Trecho da fonte:
════════════════

FRANCISCO DE LIMA CERQUEIRA

Francisco de Lima Cerqueira, nascido em Portugal, transferindo-se para o Brasil, foi exercer suas atividades em Vila Rica, donde dele se tem notícias desde 1771. Nesse ano arrematou as obras do pórtico, dos arcos do coro e do lavatório da sacristia da Igreja de N. S. do Carmo, cuja construção estava em andamento naquela vila. Lá, em plena atividade, foi em 1774 procurado pelos irmãos da Ordem Terceira de São Francisco de Assis da Vila de São João del-Rei é contratado para a construção de uma igreja, que deveria substituir a primitiva capela (levantada a partir de 1742 e terminada em 1749).

Sem abandonar de todo seu compromisso em Vila Rica, Lima Cerqueira veio para São João del-Rei e assinou termo de ajuste das obras da nova igreja, pelas quais passou a ser o principal responsável, modificando os riscos existentes, elaborando novos, executando os finos trabalhos de entalhe em cantária e, finalmente, tornando-se administrador do que viria a ser uma das mais monumentais igrejas do Brasil. Sempre com o total apoio da Mesa da Ordem, que especificou no termo do contrato lavrado: "[...] constituímos a ele, mestre do expedido acima, por acharmos com sabedoria e capacidade nesta matéria." Lima Cerqueira viveu a maior parcela de sua vida em São João del-Rei, trinta e quatro anos, com ligeiros intervalos nos primeiros, quando se deslocava até Vila Rica para concluir seu compromisso com a Ordem do Carmo.

════════════════

Dados armazenados:
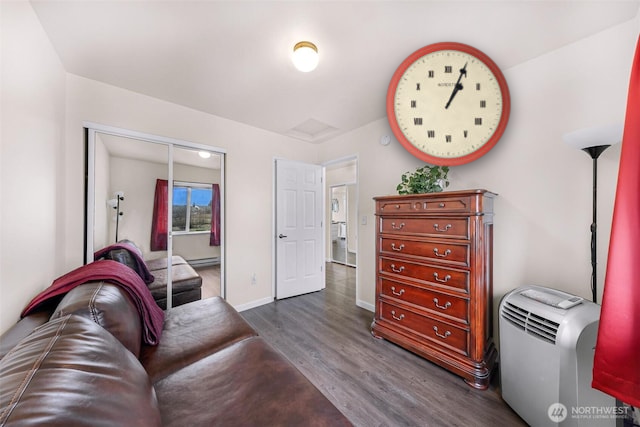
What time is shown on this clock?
1:04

════════════════

Partes do exercício:
[a] Segundo o texto sobre Francisco de Lima Cerqueira, quantos anos ele viveu em São João del-Rei?
[b] Por favor, prossiga com o texto sobre Francisco de Lima Cerqueira a partir da última frase apresentada.

Respostas das tarefas:
[a] Trinta e quatro anos.

[b]
Seu relacionamento com a Ordem de São Francisco nem sempre foi dos mais cordiais. Houve vários desentendimentos, relacionados principalmente com prestações de contas. A ordem lhe era devedora, em certa época, de muito dinheiro. Para contornar aborrecimentos ou simplesmente para ter oportunidade e condições de ser pago, Lima Cerqueira, por solicitação dos mesános, concordou em receber a dívida pela metade, desde que fosse à vista. A questão não foi plenamente solucionada e entrou na área judicial. A ordem promoveu sequestro de seus bens e ele solicitou pagamento do que se julgava com direito. Parece-nos que não há informações concretas sobre os resultados da pendência. Em seu testamento, datado de 25 de maio de 1807 (conforme registra José Gaede - sem citar a origem do documento), Lima Cerqueira, numa demonstração de mágoa e ressentimento, desabafa:

Despendi em todo esse tempo o meu dinheiro em benefício e crédito dela [ordem] e me estão devendo seis mil e tantos cruzados [...]. Os mesários mandaram chamar para pagar, pedindo que abatesse alguma coisa, eu disse que abatia a metade. Passando-se aí mesmo umas obrigações do resto pelo longo tempo de doze anos [...] não quis aceitar o que era para me dar logo o resto, cuja obrigação fiz reclamar ao Ordinário [Juiz-Ordinário] desta Vila, passando os irmãos a ingratidão de me fazerem seqüestro em todos os meus bens [...]. Declaro que na ocasião do seqüestro, eu tinha vinte e tantas oitavas de ouro, as quais não entregaram no seqüestro nem eu as recebi até agora, e não sei com quem elas ficaram [...] havia um crédito da Ordem [certamente a seu favor] e este crédito não apareceu (apud Gaede, 1988, p. 152-153).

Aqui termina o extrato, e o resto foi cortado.